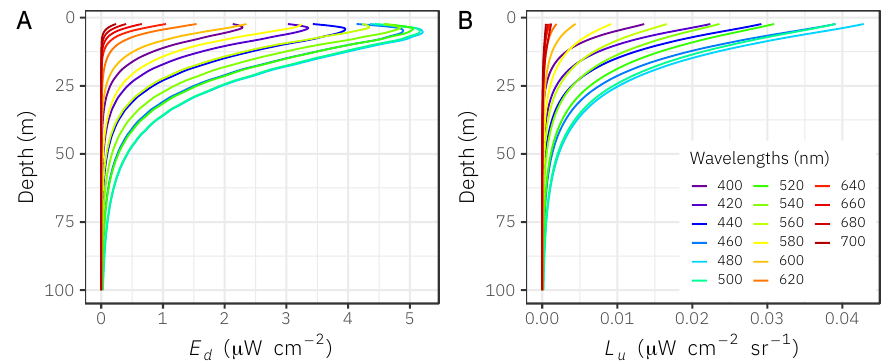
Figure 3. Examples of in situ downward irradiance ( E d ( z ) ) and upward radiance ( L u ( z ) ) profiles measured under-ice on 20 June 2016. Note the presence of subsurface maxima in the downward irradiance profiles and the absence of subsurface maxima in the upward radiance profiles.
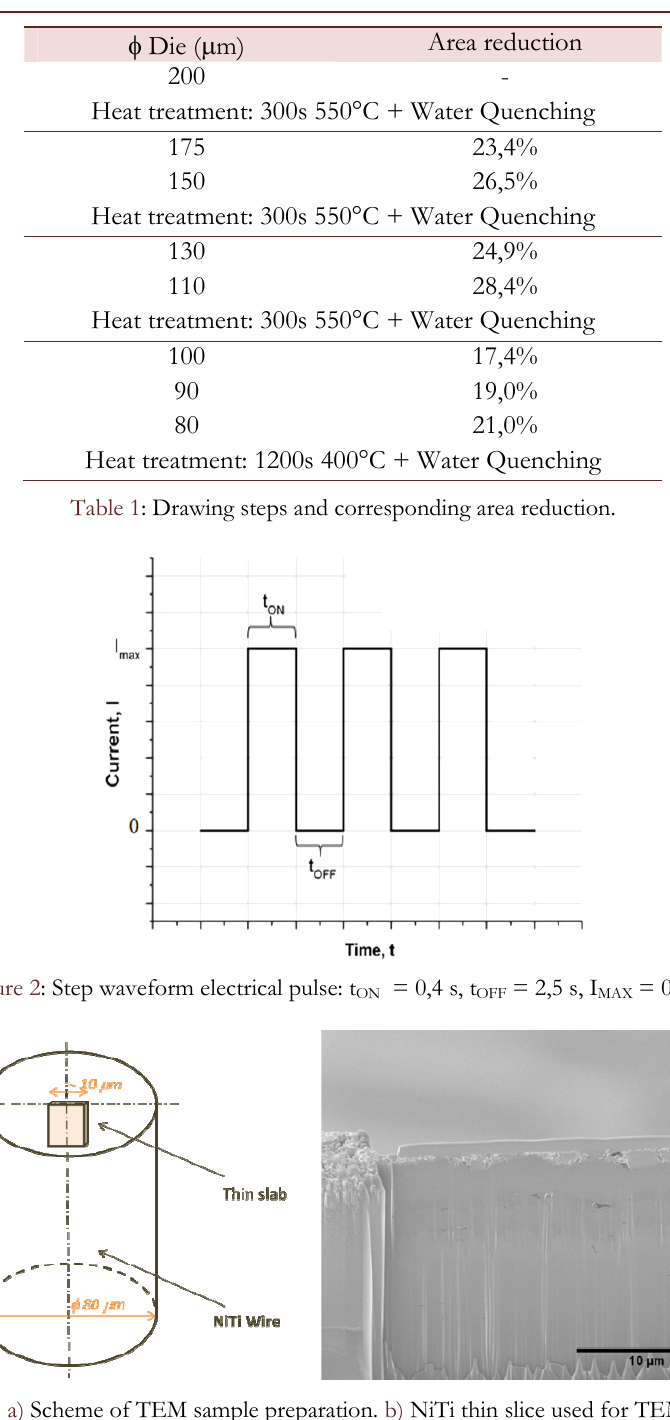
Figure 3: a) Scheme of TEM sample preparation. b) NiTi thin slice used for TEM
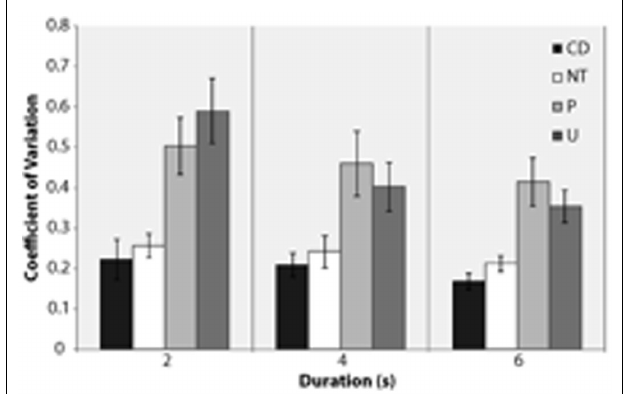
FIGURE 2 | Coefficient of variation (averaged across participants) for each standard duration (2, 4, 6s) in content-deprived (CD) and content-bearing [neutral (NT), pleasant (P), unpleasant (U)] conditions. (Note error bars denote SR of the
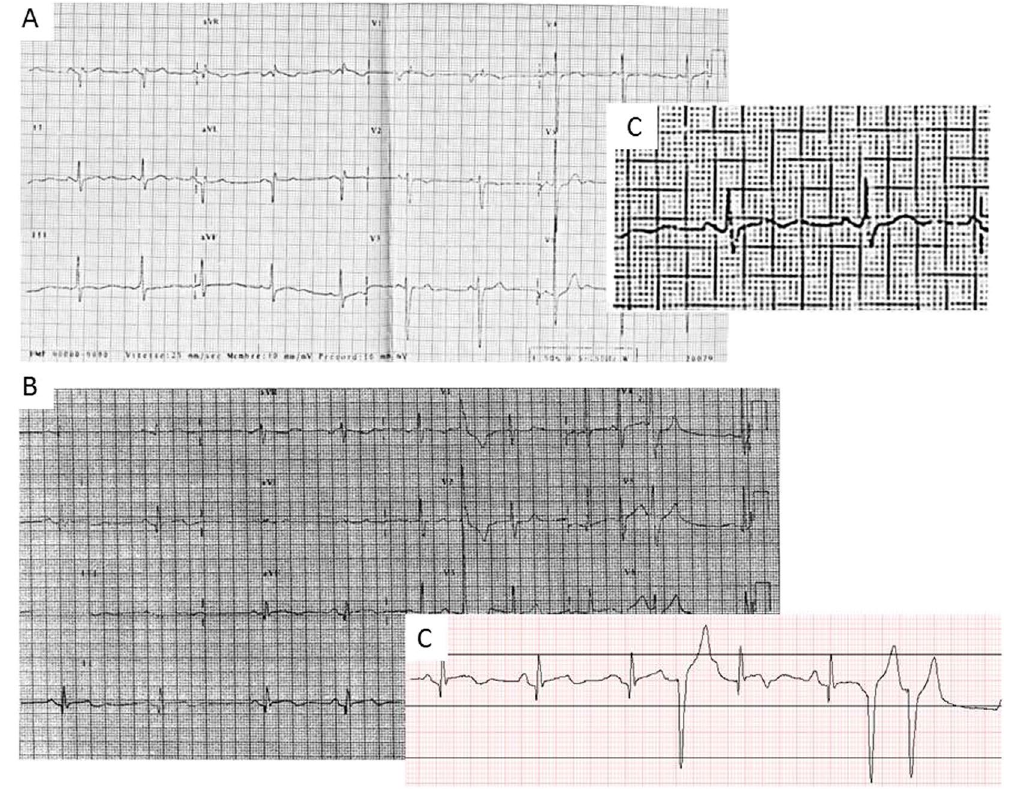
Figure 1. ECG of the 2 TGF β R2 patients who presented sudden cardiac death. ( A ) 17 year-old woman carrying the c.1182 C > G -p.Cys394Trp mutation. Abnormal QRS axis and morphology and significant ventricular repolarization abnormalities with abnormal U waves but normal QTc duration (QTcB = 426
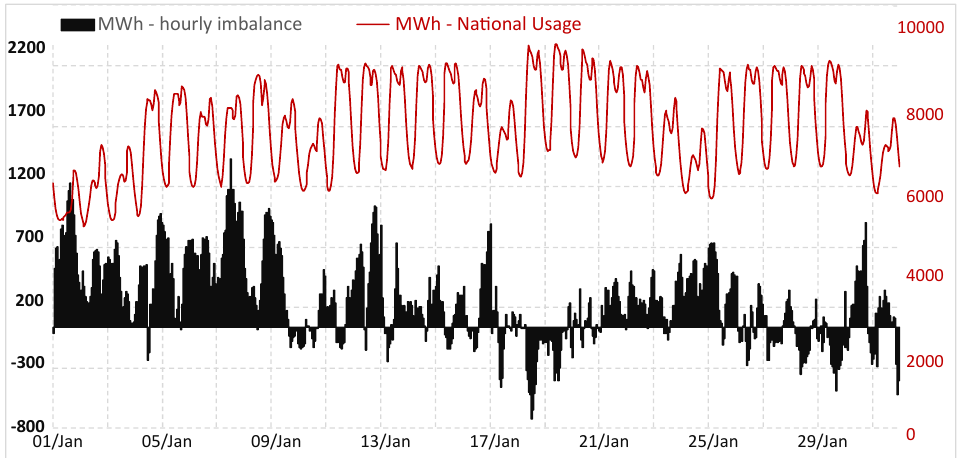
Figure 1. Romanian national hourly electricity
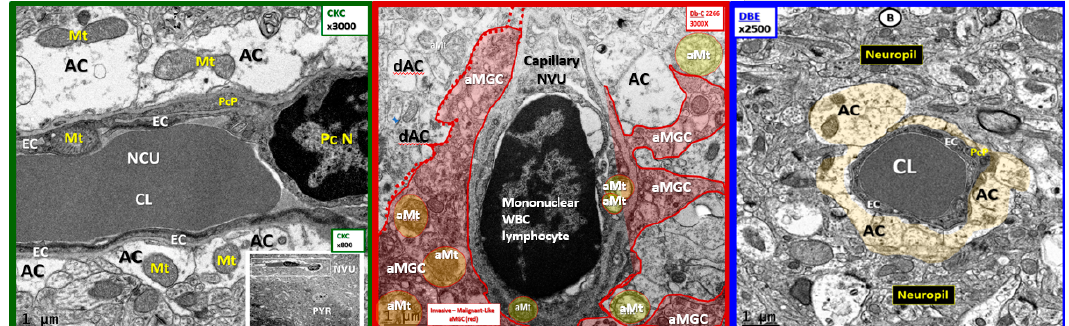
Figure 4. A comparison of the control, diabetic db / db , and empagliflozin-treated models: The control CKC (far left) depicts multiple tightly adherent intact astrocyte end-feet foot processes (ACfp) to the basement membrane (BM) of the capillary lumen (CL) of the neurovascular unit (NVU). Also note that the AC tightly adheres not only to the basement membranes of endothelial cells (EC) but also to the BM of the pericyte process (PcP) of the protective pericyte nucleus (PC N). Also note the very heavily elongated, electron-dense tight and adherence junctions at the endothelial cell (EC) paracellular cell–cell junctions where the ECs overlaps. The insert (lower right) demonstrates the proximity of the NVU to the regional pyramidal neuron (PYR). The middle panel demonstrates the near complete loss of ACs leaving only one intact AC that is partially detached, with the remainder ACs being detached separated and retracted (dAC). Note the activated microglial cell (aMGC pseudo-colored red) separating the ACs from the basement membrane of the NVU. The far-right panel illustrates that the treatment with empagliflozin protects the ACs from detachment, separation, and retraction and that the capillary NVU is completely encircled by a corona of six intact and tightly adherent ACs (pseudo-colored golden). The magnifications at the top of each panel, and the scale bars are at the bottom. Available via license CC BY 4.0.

---

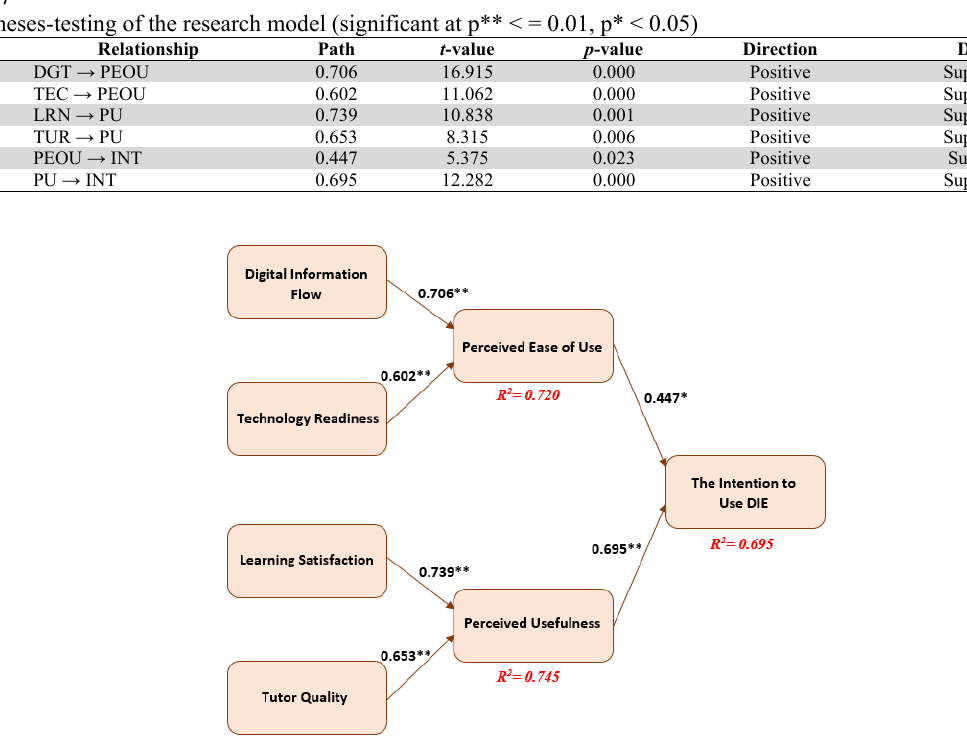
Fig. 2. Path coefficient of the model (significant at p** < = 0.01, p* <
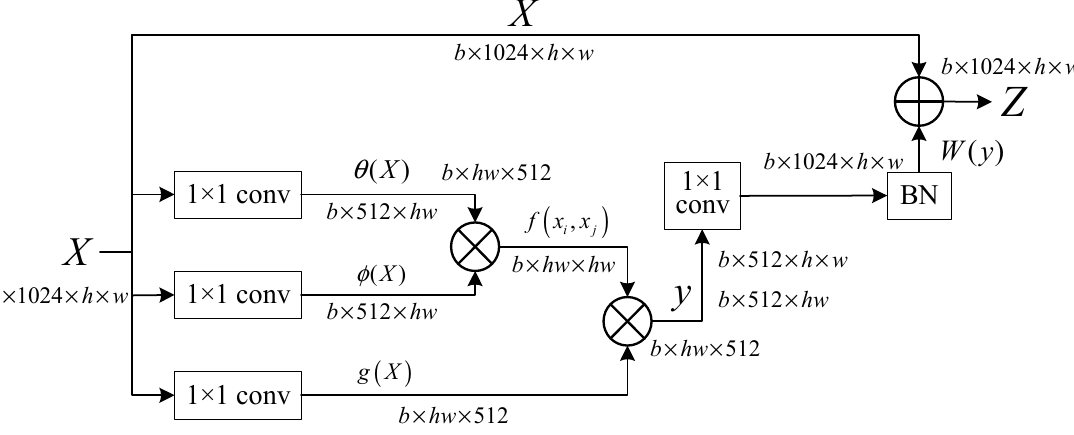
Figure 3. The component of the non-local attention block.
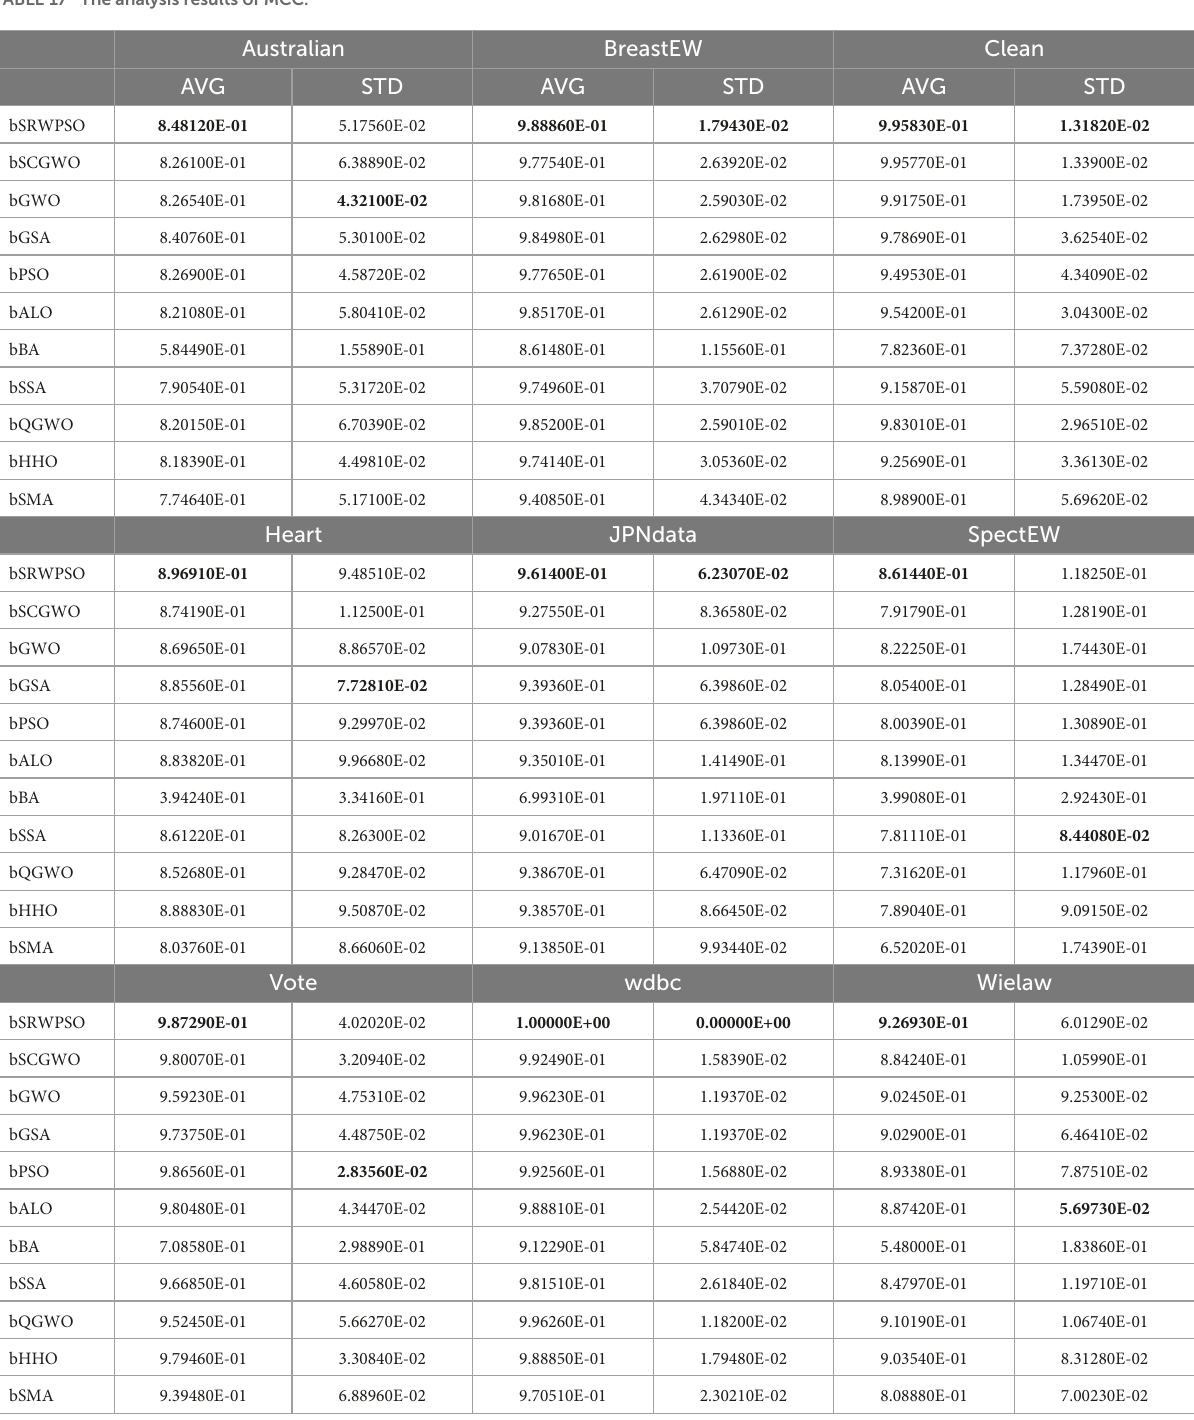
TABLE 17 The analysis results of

> **Goal of the exercise**
Output exactly the stretch of the listing that begins at the line containing "Figure 3. Examples" and ends at the line containing "Figure 1. Romanian", both kept. Omit pictures and everything else.

> **Answer for this exercise**
Figure 3. Examples of in situ downward irradiance ( E d ( z ) ) and upward radiance ( L u ( z ) ) profiles measured under-ice on 20 June 2016. Note the presence of subsurface maxima in the downward irradiance profiles and the absence of subsurface maxima in the upward radiance profiles.
Figure 3: a) Scheme of TEM sample preparation. b) NiTi thin slice used for TEM
FIGURE 2 | Coefficient of variation (averaged across participants) for each standard duration (2, 4, 6s) in content-deprived (CD) and content-bearing [neutral (NT), pleasant (P), unpleasant (U)] conditions. (Note error bars denote SR of the
Figure 1. ECG of the 2 TGF β R2 patients who presented sudden cardiac death. ( A ) 17 year-old woman carrying the c.1182 C > G -p.Cys394Trp mutation. Abnormal QRS axis and morphology and significant ventricular repolarization abnormalities with abnormal U waves but normal QTc duration (QTcB = 426
Figure 1. Romanian national hourly electricity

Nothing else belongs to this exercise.